Yes and no. If all that is meant here is that people should not be coerced or forced to believe something or follow a certain religion—then I wholeheartedly agree. Religious liberty and freedom of conscience are extremely important principles to defend. The Manhattan Declaration captures this well: “No one should be compelled to embrace any religion against his will, nor should persons of faith be forbidden to worship God according to the dictates of conscience or to express freely and publicly their deeply held religious convictions.”

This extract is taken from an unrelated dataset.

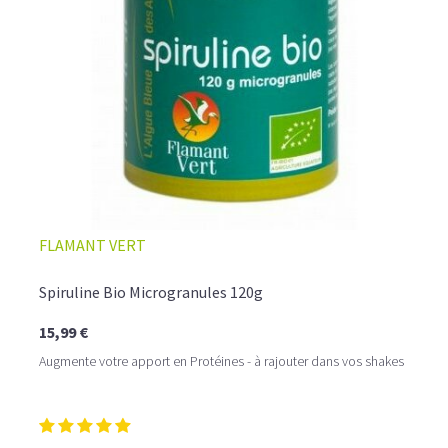
FLAMANT VERT
Spiruline Bio Microgranules 120g
15,99 €
Augmente votre apport en Protéines - à rajouter dans vos shakes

In his excellent book The Case for Civility, Os Guinness articulates a vision of what we should be after in public discourse about our various religious beliefs:
The vision of a civic public square is one in which everyone—people of all faiths, whether religious or naturalistic—are equally free to enter and engage public life on the basis of their faiths, as a matter of “free exercise” and as dictated by their own reason and conscience; but always within the double framework, first, of the Constitution, and second, of a freely and mutually agreed covenant, or common vision for the common good, of what each person understands to be just and free for everyone else, and therefore of the duties involved in living with the deep differences of others.
This is an example of what true tolerance is. True tolerance is where we extend to each other the right to be wrong. False tolerance, on the other hand, naïvely asserts that all ideas are created equal and this must be rejected. Not only is this obviously false, it’s unlivable. Unfortunately, “The ideal of religious tolerance has morphed into the straitjacket of religious agreement.” Contrary to what is commonly believed, the height of intolerance is not disagreement, but rather removing the public space and opportunity for people to disagree.
However, true tolerance is usually not what people have in mind when they say people should be free to believe in whatever God (or no god at all) they want to. Here is the simple, but profound point to grasp—merely believing something doesn’t make it true. Put differently, people are entitled to their own beliefs, but not their own truth. Belief is not what ultimately matters—truth is. Our believing something is true doesn’t make it true. The Bible isn’t true simply because I have faith. Truth is what corresponds to reality—telling it like it is.
The bottom line is that we discover truth; we don’t create it. Reality is what we bump (or slam!) into when we act on false beliefs. Spending a few minutes fondly reflecting on your junior high, high school, and college years will bring this principle vividly and painfully to life.